_Text_:
+-------+

Events from the prehistory of Britain (to 1 BC).

Conventions 
 This timeline focuses on species of Homo and covers the Pleistocene from the first evidence of humans.
 The names used for glaciations and interglacials are those with historic usage for Britain and may not reflect the full climate detail of modern studies.
 Dates for the Paleolithic are given as Before Present (BP), which uses 1 January 1950 as the commencement date of the age scale. All later dates are given as Before Christ (BC), which uses the conventional Gregorian calendar with AD 1 as the commencement date of the age scale.

Events

Paleolithic 

 970,000 to 936,000 BP
 Paleolithic flint tools at Happisburgh, Norfolk. The earliest known evidence of Homo sp. in Britain, presumed to be Homo antecessor.
 700,000 BP
 Flints tools at Pakefield. Possibly a cross between Homo antecessor and Homo heidelbergensis.
 500,000 BP
 Remains of Homo heidelbergensis at Eartham Pit, Boxgrove, Sussex. The earliest human remains found in Britain.
 478,000 BP
 Anglian glaciation begins – the most extreme in the Pleistocene. Britain almost completely under ice.
 450,000 BP
 The Weald-Artois Anticline breaks for the first time after a glacial lake outburst flood. This landbridge to the continent was cut for the first time creating the English Channel. It would now reflood after every glaciation ended.
 425,000 BP
 Hoxnian Interglacial begins as the Anglian glaciation ends.
 400,000 BP
 Bones of a young female Neanderthal (Homo neanderthalensis) at Swanscombe Heritage Park, Kent. Earliest evidence of Neanderthals in Britain.
 352,000 BP
 Wolstonian glaciation begins. Neanderthal occupation intermittent.
 180,000 BP
 Neanderthals completely driven out. There will be no human occupation of any kind for many thousands of years.
 160,000 BP
 A second megaflood widens the break in the Weald-Artois Anticline.
 130,000 BP
 Ipswichian Interglacial begins.
 125,000 BP
 Rising sea levels cut Britain off completely from the continent. It is warm enough for hippos in the Thames and lions on the site of Trafalgar Square, but Neanderthals did not cross the landbridge in time so there are no Homo sp. present.
 115,000 BP
 Devensian glaciation ('Last Glacial Period') begins.
 60,000 BP
 Sea levels have dropped sufficiently for Neanderthals to return to Britain in the warmer periods, possibly only as summer visitors.
 44,000-41,000 BP
 Jawbone from Kents Cavern. First evidence of modern humans (Homo sapiens) in Britain.
 40,000 BP
 Neanderthals go extinct across Europe.

+-------+

[Page-level text extractions]
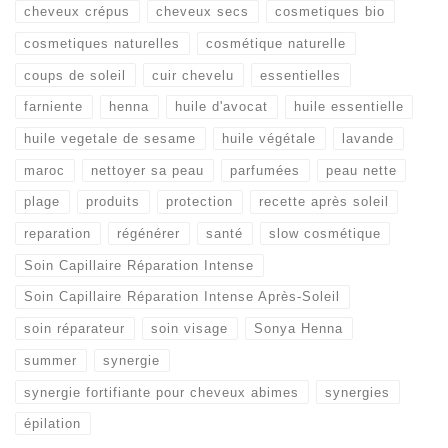
cheveux crépus
cheveux secs
cosmetiques bio
cosmetiques naturelles
cosmétique naturelle
coups de soleil
cuir chevelu
essentielles
farniente
henna
huile d'avocat
huile essentielle
huile vegetale de sesame
huile végétale
lavande
maroc
nettoyer sa peau
parfumées
peau nette
plage
produits
protection
recette après soleil
reparation
régénérer
santé
slow cosmétique
Soin Capillaire Réparation Intense
Soin Capillaire Réparation Intense Après-Soleil
soin réparateur
soin visage
Sonya Henna
summer
synergie
synergie fortifiante pour cheveux abimes
synergies
épilation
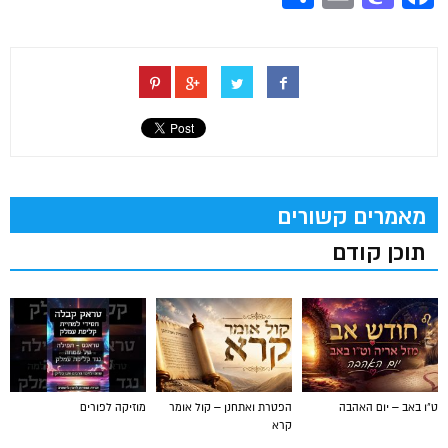
מאמרים קשורים
תוכן קודם
ט"ו באב – יום האהבה
הפטרת ואתחנן – קול אומר
מוזיקה לפורים
קרא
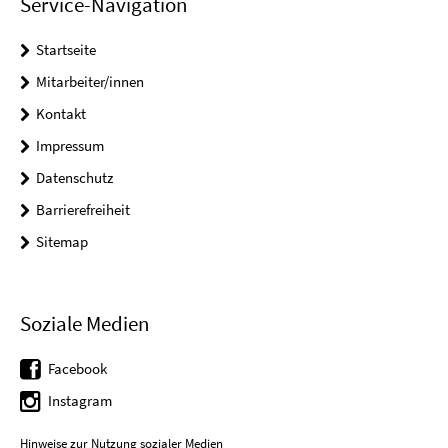
Service-Navigation
Startseite
Mitarbeiter/innen
Kontakt
Impressum
Datenschutz
Barrierefreiheit
Sitemap
Soziale Medien
Facebook
Instagram
Hinweise zur Nutzung sozialer Medien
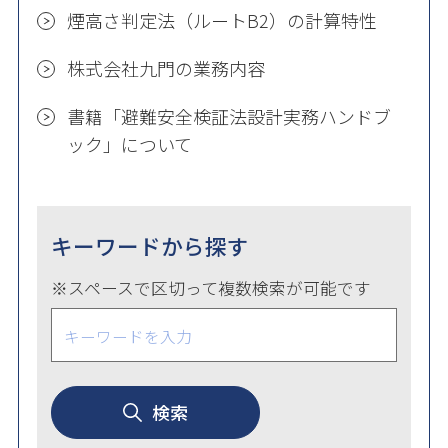
煙高さ判定法（ルートB2）の計算特性
株式会社九門の業務内容
書籍「避難安全検証法設計実務ハンドブ
ック」について
キーワードから探す
※スペースで区切って複数検索が可能です
検索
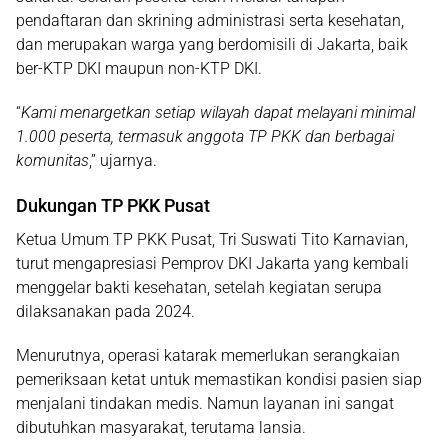
pendaftaran dan skrining administrasi serta kesehatan,
dan merupakan warga yang berdomisili di Jakarta, baik
ber-KTP DKI maupun non-KTP DKI.
“
Kami menargetkan setiap wilayah dapat melayani minimal
1.000 peserta, termasuk anggota TP PKK dan berbagai
komunitas
,” ujarnya.
Dukungan TP PKK Pusat
Ketua Umum TP PKK Pusat,
Tri Suswati Tito Karnavian
,
turut mengapresiasi Pemprov DKI Jakarta yang kembali
menggelar bakti kesehatan, setelah kegiatan serupa
dilaksanakan pada 2024.
Menurutnya, operasi katarak memerlukan serangkaian
pemeriksaan ketat untuk memastikan kondisi pasien siap
menjalani tindakan medis. Namun layanan ini sangat
dibutuhkan masyarakat, terutama lansia.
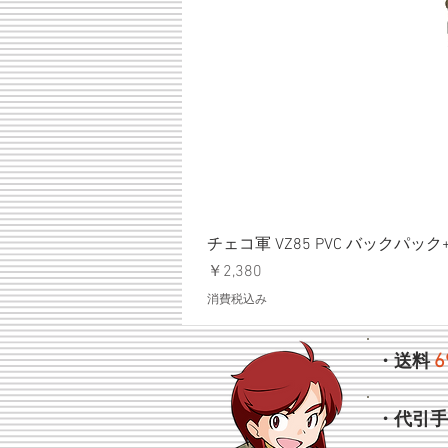
チェコ軍 VZ85 PVC バックパッ
価格
￥2,380
消費税込み
6
・送料
・代引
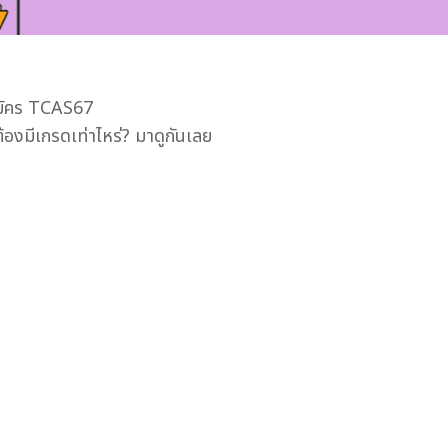
กสมัคร TCAS67
องมีเกรดเท่าไหร่? มาดูกันเลย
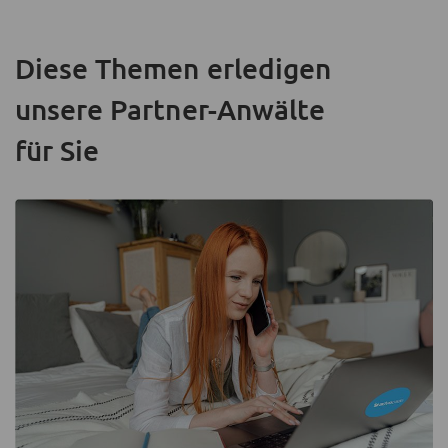
Diese Themen erledigen
unsere Partner-Anwälte
für Sie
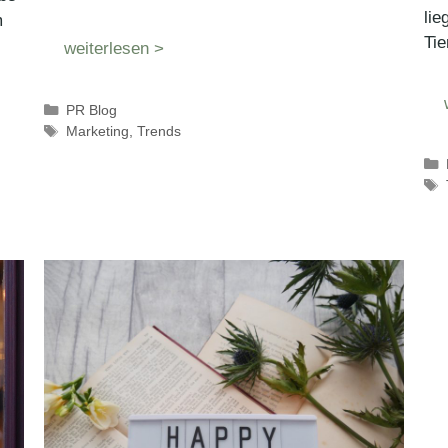
lie
m
Tie
weiterlesen >
Kategorien
PR Blog
Schlagwörter
Marketing
,
Trends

+-------+

_Task instructions_:
- A) From the British prehistory timeline, quote the stretch from "Events from the" through "evidence of humans.".
- B) List every glaciation named in the British prehistory timeline.
- C) Translate this sentence from the British prehistory timeline into Spanish: "Hoxnian Interglacial begins as the Anglian glaciation ends."

_List of solutions_:
- A)
Events from the prehistory of Britain (to 1 BC).

Conventions 
 This timeline focuses on species of Homo and covers the Pleistocene from the first evidence of humans.

- B)
Anglian glaciation
Wolstonian glaciation
Devensian glaciation

- C) El interglacial hoxniense comienza cuando termina la glaciación anglicense.